Pada kebanyakan pasien, dengan pemeriksaan esofagoskopi
ditemukan gambaran mukosa normal, kadang-kadang didapatkan
hiperemia ringan difus di bagian distal esofagus. Juga didapatkan
gambaran bercak putih pada mukosa, erosi dan ulkus akibat retensi
makanan. Dengan pemeriksaan ini dapat disingkirkan kelainan karena
striktur atau keganasan. Endoskopi pada akalasia selain untuk diagnosis
juga dapat membantu terapi,sebagai alat pemasangan kawat penunjuk arah
sebelum tindakan dilatasi pneumatik.
3. Pemeriksaan Manometrik
Gunanya untuk mengetahui fungsi motorik esofagus dengan
melakukan pemeriksaan tekanan di dalam lumen sfingter esofagus.
Pemeriksaan ini untuk memperlihatkan kelainan motorik secara-
kuantitatif dan kualitatif. Pemeriksaan dilakukan dengan memasukkan
pipa untuk pemeriksaan manometri melalui mulut atau hidung. Pada
akalasia yang dinilai adalah fungsi motorik badan esofagus dan sfingter
esofagus bawah. Pada badan esofagus dinilai tekanan istirahat dan
aktifitas peristaltiknya. Sfingter esofagus bagian bawah yang dinilai
adalah tekanan istirahat dan mekanisme relaksasinya. Gambaran
manometrik yang khas adalah tekanan istirahat badan esofagus meningkat,
tidak terdapat gerakan peristaltik sepanjang esofagus sebagai reaksi proses
menelan.
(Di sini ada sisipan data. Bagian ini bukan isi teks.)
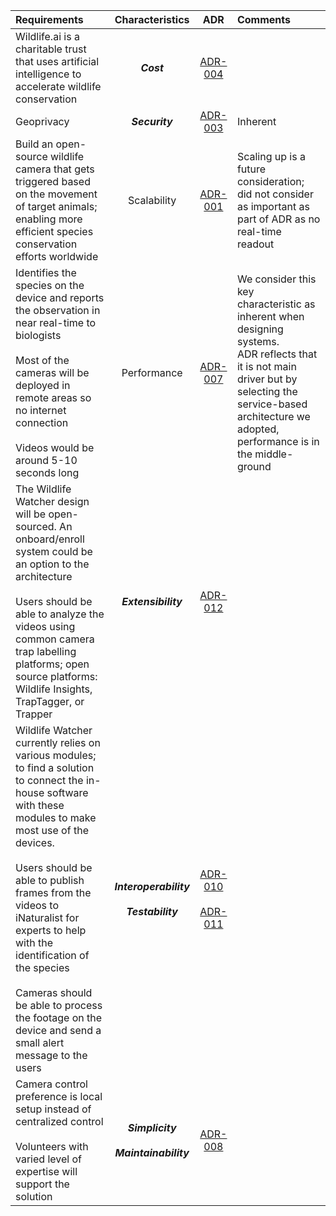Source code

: |                                                                                                                                                                                                   **Requirements**                                                                                                                                                                                                   |         **Characteristics**         |         **ADR**              |                                                                                                              **Comments**                                                                                                              |
|:--------------------------------------------------------------------------------------------------------------------------------------------------------------------------------------------------------------------------------------------------------------------------------------------------------------------------------------------------------------------------------------------------------------------|:-----------------------------------:|:----------------------------:|:--------------------------------------------------------------------------------------------------------------------------------------------------------------------------------------------------------------------------------------|
| Wildlife.ai is a charitable trust that uses artificial intelligence to accelerate wildlife conservation                                                                                                                                                                                                                                                                                                              |                 ***Cost***                |         [ADR-004](/4-ADRs/ADR-004%20Cost%20Is%20Important.adoc)        |                                                                                                                                                                                                                                        |
| Geoprivacy                                                                                                                                                                                                                                                                                                                                                                                                           |               ***Security***              |         [ADR-003](/4-ADRs/ADR-003%20Geoprivacy%20Security%20for%20Videos.adoc)              | Inherent                                                                                                                                                                                                                               |
| Build an open-source wildlife camera that gets triggered based on the movement of target animals; enabling more efficient species conservation efforts worldwide                                                                                                                                                                                                                                                     |             Scalability             |         [ADR-001](/4-ADRs/ADR-001%20No%20Scalability.adoc)              | Scaling up is a future consideration; did not consider as important as part of ADR as no real-time readout                                                                                                                             |
| Identifies the species on the device and reports the observation in near real-time to biologists<br><br>Most of the cameras will be deployed in remote areas so no internet connection<br><br>Videos would be around 5-10 seconds long                                                                                                                                                                               |             Performance             |         [ADR-007](/4-ADRs/ADR-007%20Performance%20Is%20A%20Major%20Concern.adoc)              | We consider this key characteristic as inherent when designing systems.  <br>ADR reflects that it is not main driver but by selecting the service-based architecture we adopted, performance is in the middle-ground |
| The Wildlife Watcher design will be open-sourced. An onboard/enroll system could be an option to the architecture<br><br>Users should be able to analyze the videos using common camera trap labelling platforms; open source platforms: Wildlife Insights, TrapTagger, or Trapper                                                                                                                                   |      ***Extensibility***      |         [ADR-012](/4-ADRs/ADR-012%20Extensibility%20Is%20An%20Important%20Architectural%20Characteristic.adoc)              |                                                                                                                                                                                                                                        |
| Wildlife Watcher currently relies on various modules; to find a solution to connect the in-house software with these modules to make most use of the devices.<br><br>Users should be able to publish frames from the videos to iNaturalist for experts to help with the identification of the species<br><br>Cameras should be able to process the footage on the device and send a small alert message to the users | ***Interoperability<br><br>Testability*** | [ADR-010](/4-ADRs/ADR-010%20Testability%20Is%20A%20Major%20Architectural%20Characteristic.adoc)<br><br>[ADR-011](/4-ADRs/ADR-011%20Interoperability%20Is%20An%20Important%20Architectural%20Characteristic%20.adoc) |                                                                                                                                                                                                                                        |
| Camera control preference is local setup instead of centralized control<br><br>Volunteers with varied level of expertise will support the solution                                                                                                                                                                                                                                                                   |  ***Simplicity<br><br>Maintainability***  |         [ADR-008](/4-ADRs/ADR-008%20Simplicity%20As%20An%20Architectural%20Characteristic.adoc)              |                                                                                                                                                                                                                                        |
Tekanan sfingter esofagus bagian bawah normal atau meninggi
dan tidak terjadi relaksasi sfingter pada waktu menelan
Kriteria Manometrik:
a) Keadaan normal:
Tekanan SEB 10-26 mmHg dengan relaksasi normal
Amplitudo peristaltik esofagus distal 50-110 mmHg
Tidak dijumpai kontraksi spontan, repetitif, atau simultan
Gelombang tunggal
5 waktu gelombang peristaltik esofagus distal rata-rata 30
detik
b) Pada akalasia:
Tekanan SEB meningkat >26 mmHg atau >30 mmHg
Relaksasi SEB tidak sempurna
Aperistaltik korpus esophagus
Tekanan intraesofagus meningkat (>lambung).
B. Diagnosa Keperawatan
1. Gangguan menelan berhubungan dengan abnormalitas pada esophagus
2. Risiko nutrisi kurang dari kebutuhan berhubungan dengan kurangnya
nutrisi yang adekuat.
3. Risiko terjadi aspirasi berhubungan dengan ketidakmampuan menelan.